The email gave the donors an access code to register for appointments “by invite” only. Last week, the public-facing Overlake registration site was fully booked through March.
Overlake shut down online access to the invite-only clinic after being contacted by one of Inslee’s staff members, the newspaper reported, adding that administrators of the hospital located in Bellevue described the invitation, which they say was limited to individuals eligible for inoculation under current state policy, as “a quick-fix solution after the hospital’s scheduling system failed.”
Amid an influx of traffic, and “in an effort to fill as many slots as possible,” Overlake officials told the Times that they “simply contacted people whose emails were on hand, including some patients, retirees, major donors, and board members.”
“We’re under pressure to vaccinate people who are eligible and increase capacity,” said Tom DeBord, the medical center’s COO. “In hindsight, we could certainly look back and say this wasn’t the best way to do it.”
In a statement released Wednesday, hospital president and CEO J. Michael Marsh said:
Recently, in an effort to notify people of additional, immediate-term vaccine appointments that had become available, we sent emails to approximately 4,000 members of the Overlake community, including volunteers, retired nurses and physicians, all employees, and about 100 donors from our Foundation database.

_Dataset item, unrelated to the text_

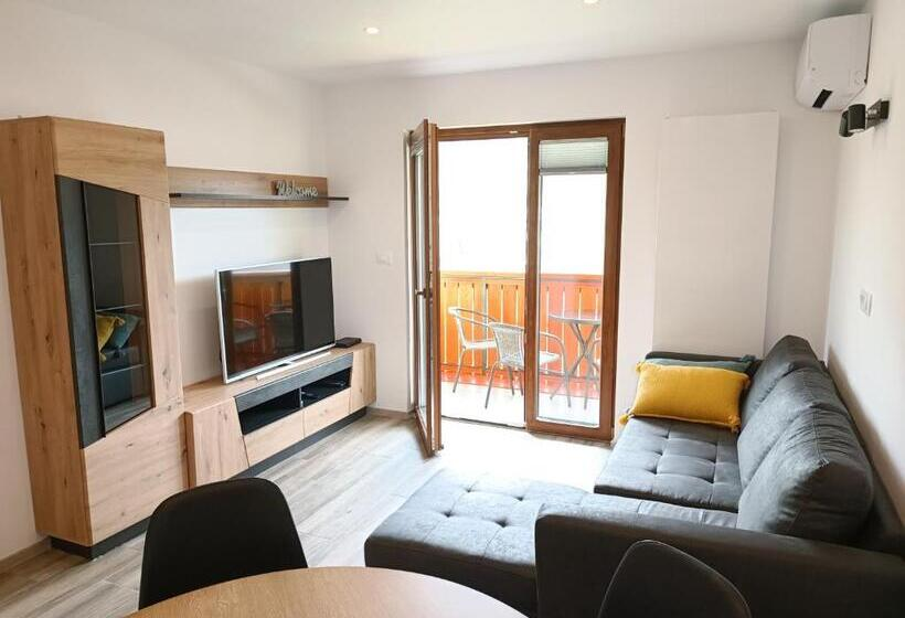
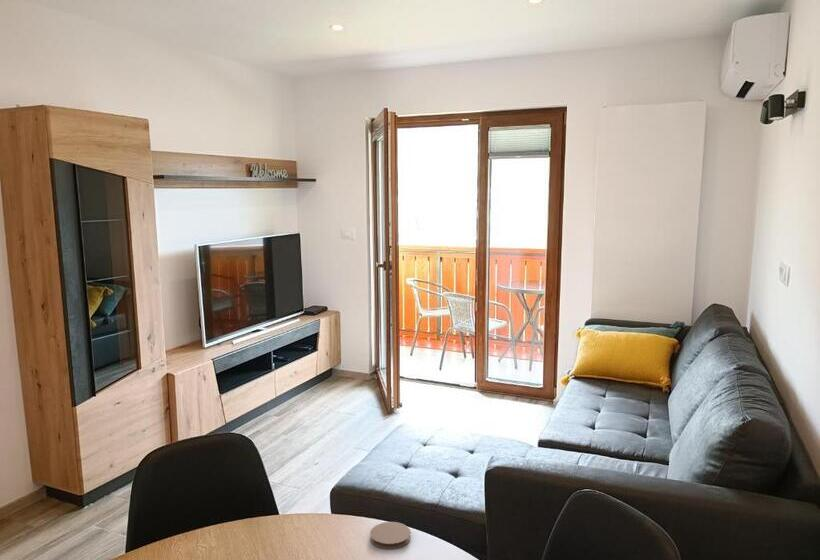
+ coaster [369,521,412,550]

We recognize we made a mistake by including a subset of our donors and by not adopting a broader outreach strategy to fill these appointments, and we apologize.

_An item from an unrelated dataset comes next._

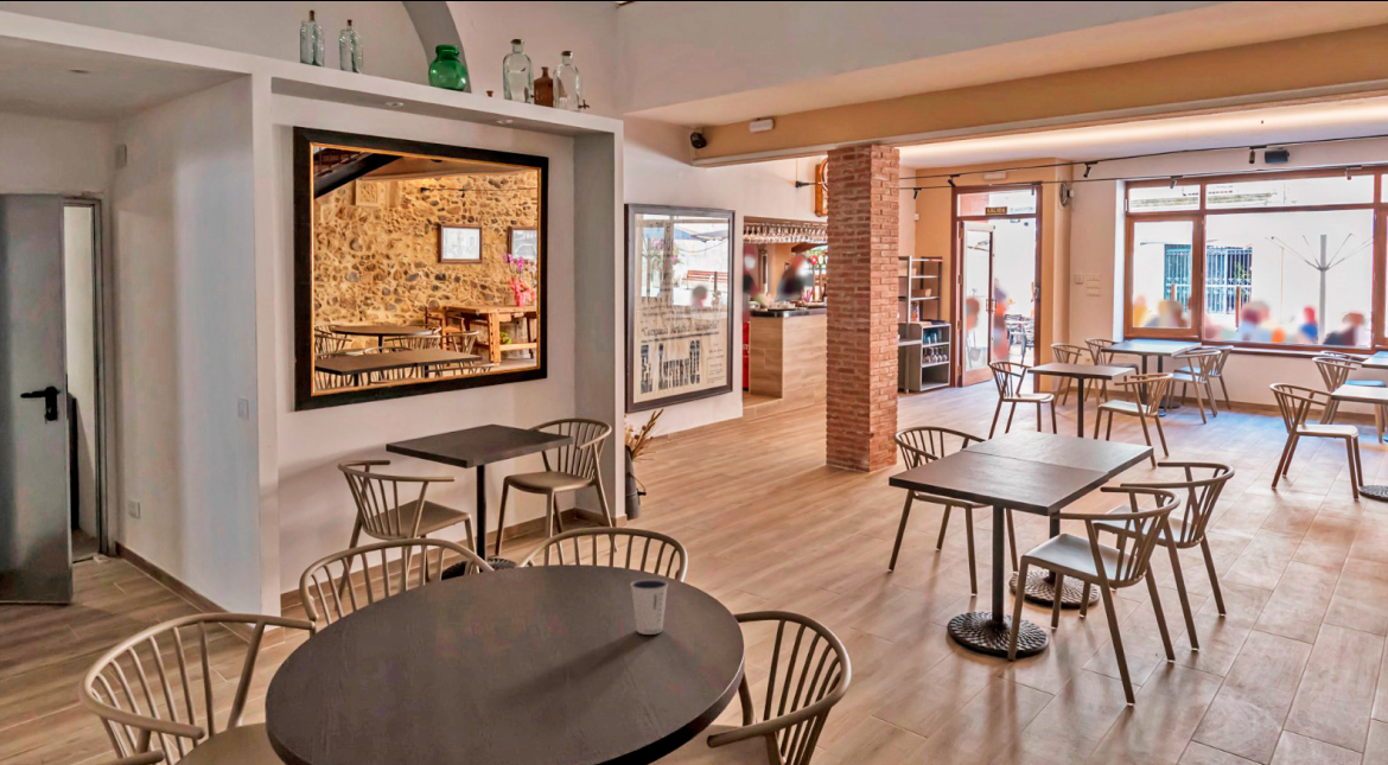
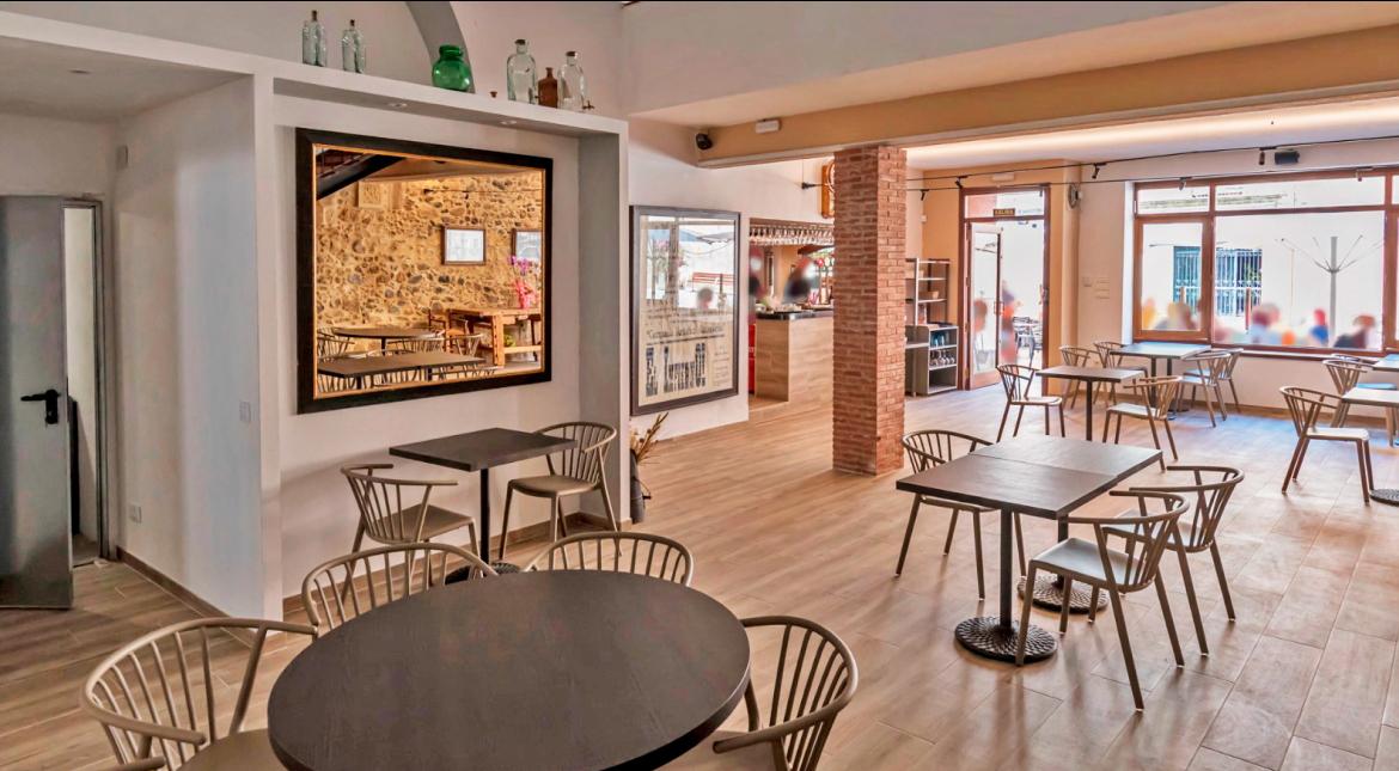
- dixie cup [629,578,669,636]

Following Inslee’s rebuke of Overlake, according to the Times, “Providence leaders proactively reported” its invite-only vaccine clinic to the governor, assuring him “the practice would not continue or happen again.”
Prior to that, the Providence General Foundation’s chief philanthropy officer Lori Kloes had on January 19 emailed the “valued friends of Providence, board members, and campaign volunteers,” to invite them to a special vaccine clinic. As the Times noted, “Membership to the Friends of Providence Donor Society begins with a minimum of $10,000 in cumulative gifts to the foundation. The group includes owners of auto dealerships and prominent Everett-area philanthropists.”
In a statement, Providence officials said that “in retrospect we understand that in our haste to vaccinate people quickly—including certain members of our hospital community—we created the impression that some people are able to use their access to unfairly get a vaccination appointment.”
Batayola, of International Community Health Services, told the Times: “I feel very strongly that we have a very bad equity issue here.”
According to the newspaper:
Low-income seniors who lack access to computers or transportation have struggled to find doses.
William Harmon, a 70-year-old resident of a low-income senior housing program above a homeless service center in Seattle, said he’s been unable to find an appointment. Operation Nightwatch, which houses the program, has experienced an outbreak in the building and two deaths.
“I tried and every place I called they didn’t have it,” said Harmon, who has a history of heart problems. “So I figured I’d wait until it gets a little easier.”
Arthur Caplan, director of the Division of Medical Ethics at the New York University Grossman School of Medicine,” told the Times that “the rich got advantages in the healthcare system long before Covid, but when we’re in a plague you expect everybody to follow the rules.”